*TASK TO COMPLETE*. Copy every one of the rows below word for word, and leave the pictures out of your answer.

## Start STORED RECORDS

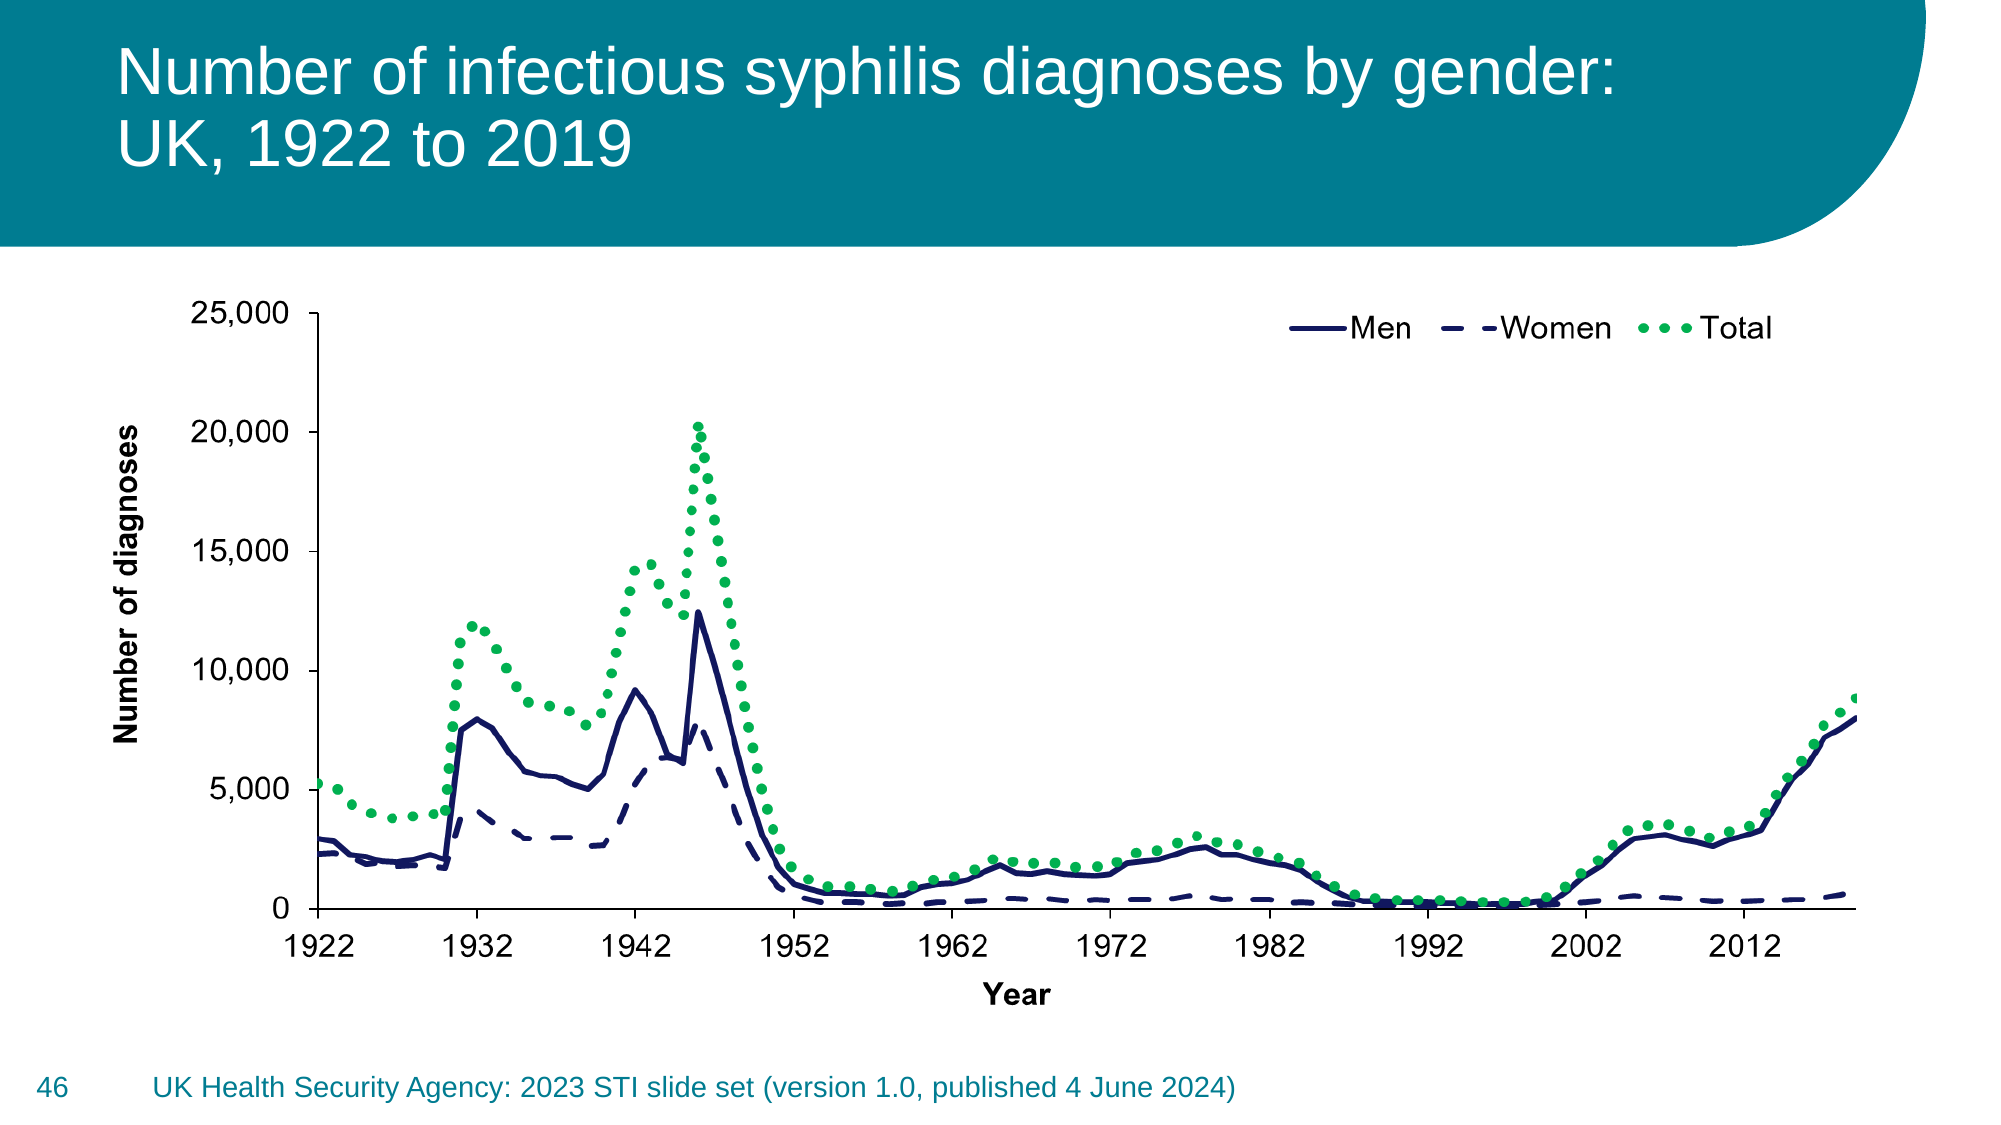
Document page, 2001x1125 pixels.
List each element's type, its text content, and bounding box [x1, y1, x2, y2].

title Number of infectious syphilis diagnoses by gender: UK, 1922 to 2019 [101, 29, 1747, 189]
picture [101, 286, 1908, 1021]
text_box UK Health Security Agency: 2023 STI slide set (version 1.0, published 4 June 2024) [137, 1056, 1780, 1116]
text_box [21, 1056, 120, 1117]
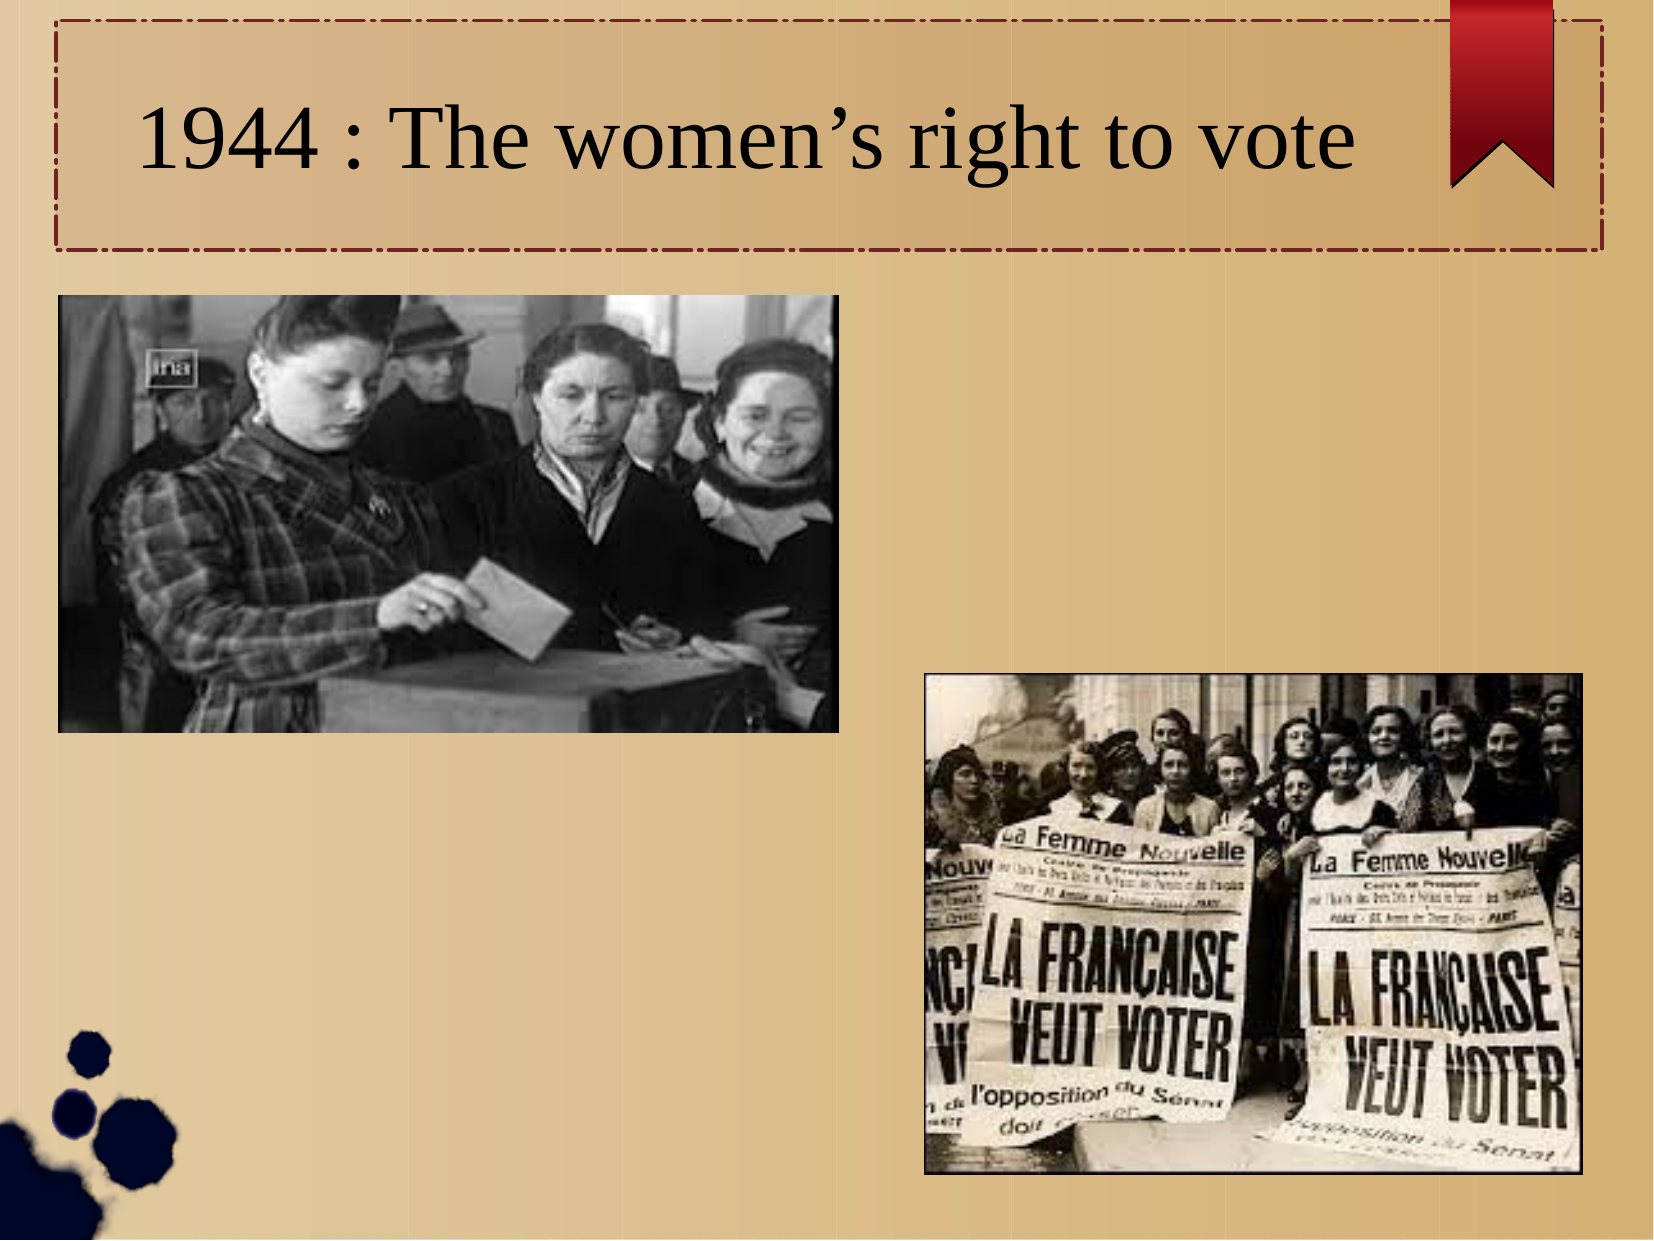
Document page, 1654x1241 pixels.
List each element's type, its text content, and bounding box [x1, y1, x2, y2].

picture [924, 673, 1583, 1175]
title 1944 : The women’s right to vote [82, 47, 1412, 229]
picture [58, 295, 839, 733]
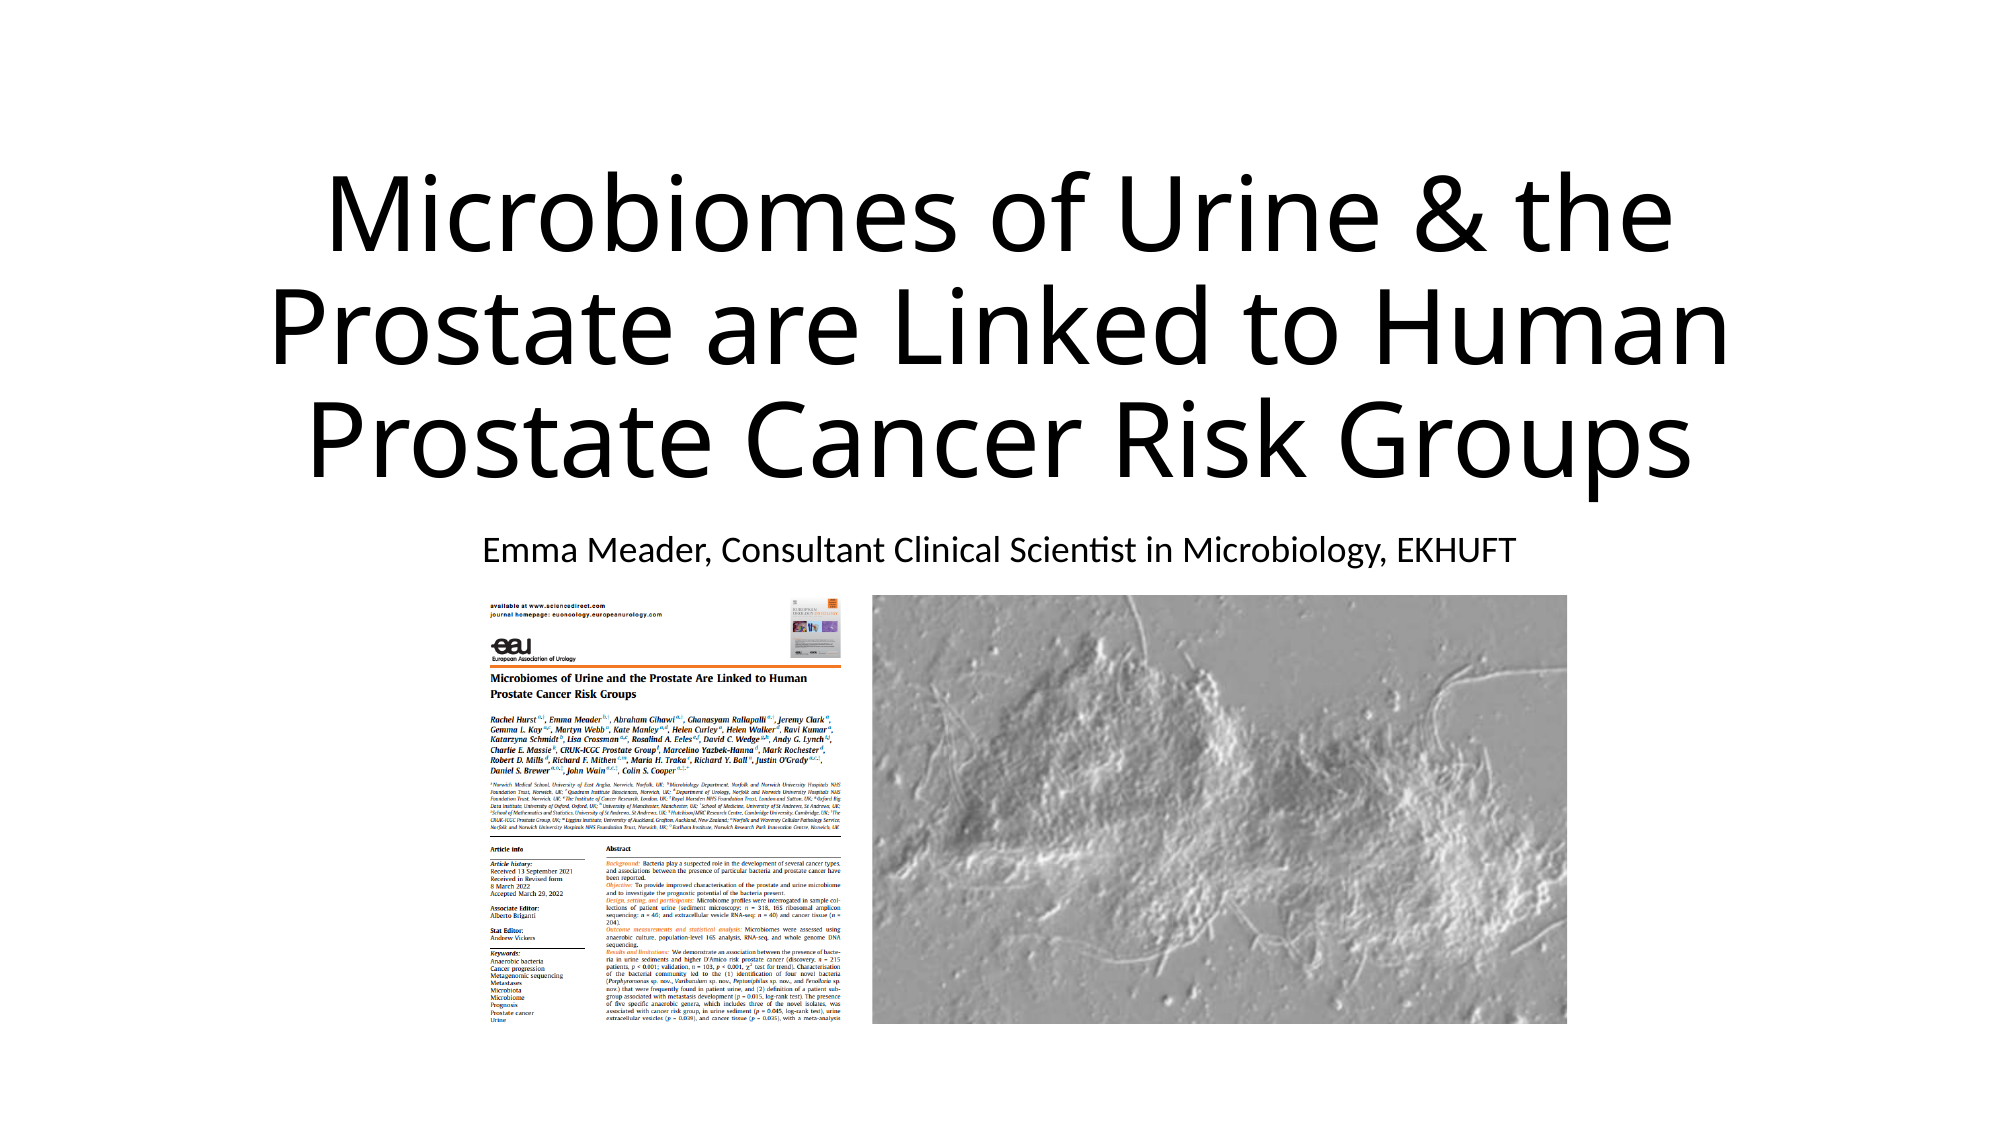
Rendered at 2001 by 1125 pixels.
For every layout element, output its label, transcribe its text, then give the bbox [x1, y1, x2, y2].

subtitle Emma Meader, Consultant Clinical Scientist in Microbiology, EKHUFT [249, 522, 1750, 795]
title Microbiomes of Urine & the Prostate are Linked to Human Prostate Cancer Risk Groups [249, 115, 1750, 508]
picture [872, 795, 1568, 1024]
picture [476, 595, 854, 1024]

## End STORED RECORDS

*TASK ANSWER*.
Document page, 2001x1125 pixels.
List each element's type, its text content, and bounding box [x1, y1, x2, y2].

title Number of infectious syphilis diagnoses by gender: UK, 1922 to 2019 [101, 29, 1747, 189]
picture [101, 286, 1908, 1021]
text_box UK Health Security Agency: 2023 STI slide set (version 1.0, published 4 June 2024) [137, 1056, 1780, 1116]
text_box [21, 1056, 120, 1117]
Document page, 1654x1241 pixels.
List each element's type, its text content, and bounding box [x1, y1, x2, y2].

picture [924, 673, 1583, 1175]
title 1944 : The women’s right to vote [82, 47, 1412, 229]
picture [58, 295, 839, 733]
Rendered at 2001 by 1125 pixels.
For every layout element, output its label, transcribe its text, then give the bbox [x1, y1, x2, y2].

subtitle Emma Meader, Consultant Clinical Scientist in Microbiology, EKHUFT [249, 522, 1750, 795]
title Microbiomes of Urine & the Prostate are Linked to Human Prostate Cancer Risk Groups [249, 115, 1750, 508]
picture [872, 795, 1568, 1024]
picture [476, 595, 854, 1024]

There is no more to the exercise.